In writing about yet another huge wind project being put out to bid by Morocco this morning, I started to look at California’s own renewable targets. It might seem odd to compare the two, but here is why the thought arose to compare the two. The wind project is part of a target for 2,000 MW from wind by 2020.
Morocco has a relatively small population of 32 million, or about the same as California’s population of 33 million, and the two have in some ways, comparable targets for renewables — at least in terms of percentages, which makes for an interesting comparison.
California has a similar population as Morocco, and the state is one of the US leaders in the ambition of its utility-scale renewable development targets, with a plan to get 33% of its electricity from renewables by 2020.
Morocco is likewise a world leader among developing nations with a similar plan to get 38% of its electricity from solar alone, at a cost of $9 billion in investment. (Previous story: Morocco to Solar-Power Nearly Half its Kingdom)
And Morocco plans to build 2,000 MW of wind power by 2020, and with this week’s bid for 850 MW of wind power — when added to a few hundred MW of wind already up and running, in the largest wind project in North Africa — will get it half way to the target.
However, in California, not just solar, but wind, geothermal, hydro, and bio energy are all included in this total. So Morocco’s targets for solar are more ambitious than similarly populated California’s, with 38% to come from solar alone. This means that a developing nation literally is the world leader in solar plans.
What makes the level of ambition even more extraordinary is that Morocco is chasing a very fast-moving target. It’s domestic demand is running far ahead of California’s 2% annual growth in demand. Morocco’s domestic demand is growing at 6%. (Originally, as I wrote here some time ago, its solar target was 42%, but its rapidly growing domestic demand has already set that coverage back a few percent — still extraordinary!)
In absolute megawatts, the comparison fails. For example, 2 GW (2,000 Megawatts) is enough to supply 40% of Morocco’s electricity needs. California added 3,000 Megawatts last year — mostly of wind power, but that provided a much tinier fraction of our usage.

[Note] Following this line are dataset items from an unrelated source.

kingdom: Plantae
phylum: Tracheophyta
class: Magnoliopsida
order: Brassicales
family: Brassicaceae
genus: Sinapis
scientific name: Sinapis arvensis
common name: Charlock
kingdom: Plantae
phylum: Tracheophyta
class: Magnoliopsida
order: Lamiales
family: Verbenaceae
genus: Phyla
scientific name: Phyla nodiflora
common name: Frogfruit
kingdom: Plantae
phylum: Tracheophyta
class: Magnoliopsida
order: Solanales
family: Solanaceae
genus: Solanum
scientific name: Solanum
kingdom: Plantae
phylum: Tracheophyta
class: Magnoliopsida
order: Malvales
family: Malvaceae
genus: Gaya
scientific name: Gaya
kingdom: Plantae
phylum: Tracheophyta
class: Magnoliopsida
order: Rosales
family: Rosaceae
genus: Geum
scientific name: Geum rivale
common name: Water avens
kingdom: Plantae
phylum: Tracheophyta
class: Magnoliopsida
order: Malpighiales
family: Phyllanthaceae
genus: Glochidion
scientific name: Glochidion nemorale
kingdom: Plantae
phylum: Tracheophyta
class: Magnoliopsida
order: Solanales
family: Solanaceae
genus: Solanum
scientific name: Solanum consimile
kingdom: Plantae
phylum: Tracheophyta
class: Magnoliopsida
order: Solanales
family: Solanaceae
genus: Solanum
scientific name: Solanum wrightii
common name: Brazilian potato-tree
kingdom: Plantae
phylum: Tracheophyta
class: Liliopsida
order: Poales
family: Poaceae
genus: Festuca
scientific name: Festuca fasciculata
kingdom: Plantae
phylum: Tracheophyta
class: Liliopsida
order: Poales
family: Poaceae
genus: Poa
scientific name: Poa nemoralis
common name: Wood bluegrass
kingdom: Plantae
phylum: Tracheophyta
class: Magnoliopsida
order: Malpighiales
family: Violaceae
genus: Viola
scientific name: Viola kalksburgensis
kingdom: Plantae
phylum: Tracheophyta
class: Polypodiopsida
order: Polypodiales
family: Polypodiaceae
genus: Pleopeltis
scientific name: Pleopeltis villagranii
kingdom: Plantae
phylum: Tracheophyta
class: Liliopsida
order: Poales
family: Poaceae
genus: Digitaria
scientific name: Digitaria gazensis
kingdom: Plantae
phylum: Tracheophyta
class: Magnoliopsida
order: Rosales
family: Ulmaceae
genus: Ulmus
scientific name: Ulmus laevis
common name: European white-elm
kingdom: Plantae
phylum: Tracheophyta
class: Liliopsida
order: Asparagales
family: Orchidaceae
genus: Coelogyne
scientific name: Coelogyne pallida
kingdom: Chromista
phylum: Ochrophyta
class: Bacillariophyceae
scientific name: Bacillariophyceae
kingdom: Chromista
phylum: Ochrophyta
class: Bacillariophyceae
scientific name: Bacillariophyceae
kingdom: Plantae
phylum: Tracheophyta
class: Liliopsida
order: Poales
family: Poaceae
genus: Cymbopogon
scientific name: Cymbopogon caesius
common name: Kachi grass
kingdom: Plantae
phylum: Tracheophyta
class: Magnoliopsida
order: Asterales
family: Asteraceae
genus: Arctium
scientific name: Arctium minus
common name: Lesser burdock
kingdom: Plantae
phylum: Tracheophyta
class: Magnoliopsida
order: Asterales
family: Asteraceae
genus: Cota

Still, perhaps it is time to raise California’s target? There is no shortage of qualified developers wanting to supply it. When we put out our request for bids, for supplying 33% of our power from renewables by 2020, California had offers from solar and wind developers amounting to more than 100%.
Or perhaps some of the US renewable developers unable to get a project accepted in California should hop on a plane to attend the World Future Energy Summit being held in Abu Dhabi next week (Big Solar and Big Wind to Meet in Abu Dhabi) to bid on this 850 MW wind project and similar emerging economies’ projects.
Last year, the emerging economies outran the industrialized nations in installing new solar and wind projects, for the first time. Morocco is the world leader among these clean energy developing emerging economies. These are very, very large-scale projects, even for nations with large populations.